### WHAT YOU SHOULD DO
Transcribe each of the records below word for word, leaving the pictures out of your answer.

*** EXERCISE DATA ***

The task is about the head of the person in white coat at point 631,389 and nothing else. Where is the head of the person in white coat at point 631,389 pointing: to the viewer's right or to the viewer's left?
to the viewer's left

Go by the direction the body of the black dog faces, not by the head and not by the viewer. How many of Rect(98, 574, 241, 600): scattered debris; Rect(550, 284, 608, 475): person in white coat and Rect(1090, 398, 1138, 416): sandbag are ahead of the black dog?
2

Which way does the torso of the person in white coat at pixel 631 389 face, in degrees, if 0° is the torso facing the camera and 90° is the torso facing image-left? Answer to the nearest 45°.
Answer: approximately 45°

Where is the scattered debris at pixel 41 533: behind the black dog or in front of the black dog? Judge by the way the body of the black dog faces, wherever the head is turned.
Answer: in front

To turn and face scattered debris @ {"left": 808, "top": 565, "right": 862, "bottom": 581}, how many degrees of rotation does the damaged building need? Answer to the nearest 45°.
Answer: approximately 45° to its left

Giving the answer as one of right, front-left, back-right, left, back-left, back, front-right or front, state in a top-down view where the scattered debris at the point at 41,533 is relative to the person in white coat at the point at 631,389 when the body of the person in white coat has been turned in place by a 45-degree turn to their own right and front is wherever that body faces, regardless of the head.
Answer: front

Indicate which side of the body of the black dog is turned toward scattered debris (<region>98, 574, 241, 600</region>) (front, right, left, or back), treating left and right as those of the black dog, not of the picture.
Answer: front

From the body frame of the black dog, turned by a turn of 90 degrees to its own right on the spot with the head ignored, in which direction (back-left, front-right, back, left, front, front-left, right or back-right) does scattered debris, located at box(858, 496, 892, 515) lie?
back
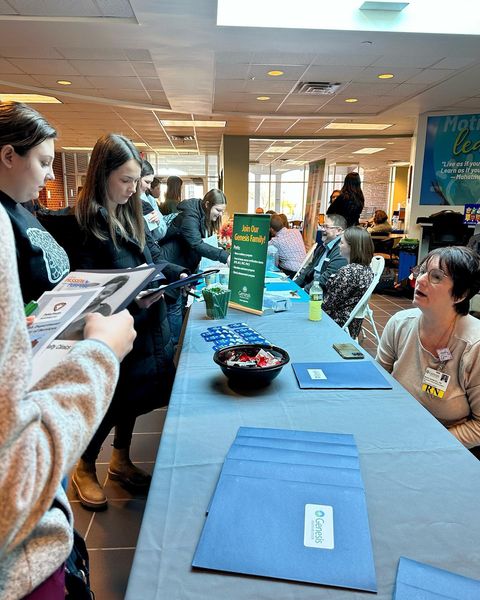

*** End of EXERCISE DATA ***

### ANSWER
The task is about the head of the person in white coat at point 631,389 and nothing else. Where is the head of the person in white coat at point 631,389 pointing: to the viewer's right or to the viewer's left?
to the viewer's left

Go by the direction the body of the black dog faces, not by the head and not by the viewer. How many of Rect(98, 574, 241, 600): scattered debris; Rect(550, 284, 608, 475): person in white coat and Rect(1090, 398, 1138, 416): sandbag are ahead of the black dog?
2

Which way does the torso of the person in white coat at pixel 631 389 face, in degrees, if 0° is the torso facing the camera and 90° is the torso facing image-left? Answer to the nearest 45°.
Answer: approximately 45°

Where is the scattered debris at pixel 41 533: behind the black dog or in front of the black dog? Judge by the way the body of the black dog faces, wherever the head is turned.
Answer: in front

To turn and face scattered debris @ {"left": 808, "top": 565, "right": 862, "bottom": 581}, how many degrees of rotation does the damaged building need? Answer to the nearest 45°.
Answer: approximately 45° to its left

Giving the answer as one of right, front-left, back-right, left, back-left, back, front-right or front, state in a top-down view where the scattered debris at the point at 41,533 is relative to the person in white coat at the point at 631,389 when the body of the person in white coat has been turned in place by a 45-degree turn to their own right and front is wherever that body faces, regardless of the head.
Answer: front

Indicate which side of the body of the black dog is turned toward scattered debris (<region>98, 574, 241, 600</region>) (front, right, left, or back), treating left and right as those of the black dog, not of the picture.
Answer: front

From the body frame of the black dog, turned by a turn of 90 degrees to its own right on the spot with the head ignored, in which direction (back-left, front-right, back, left, front, front-left, right or back-right) does scattered debris, located at box(858, 496, 892, 515) lie?
back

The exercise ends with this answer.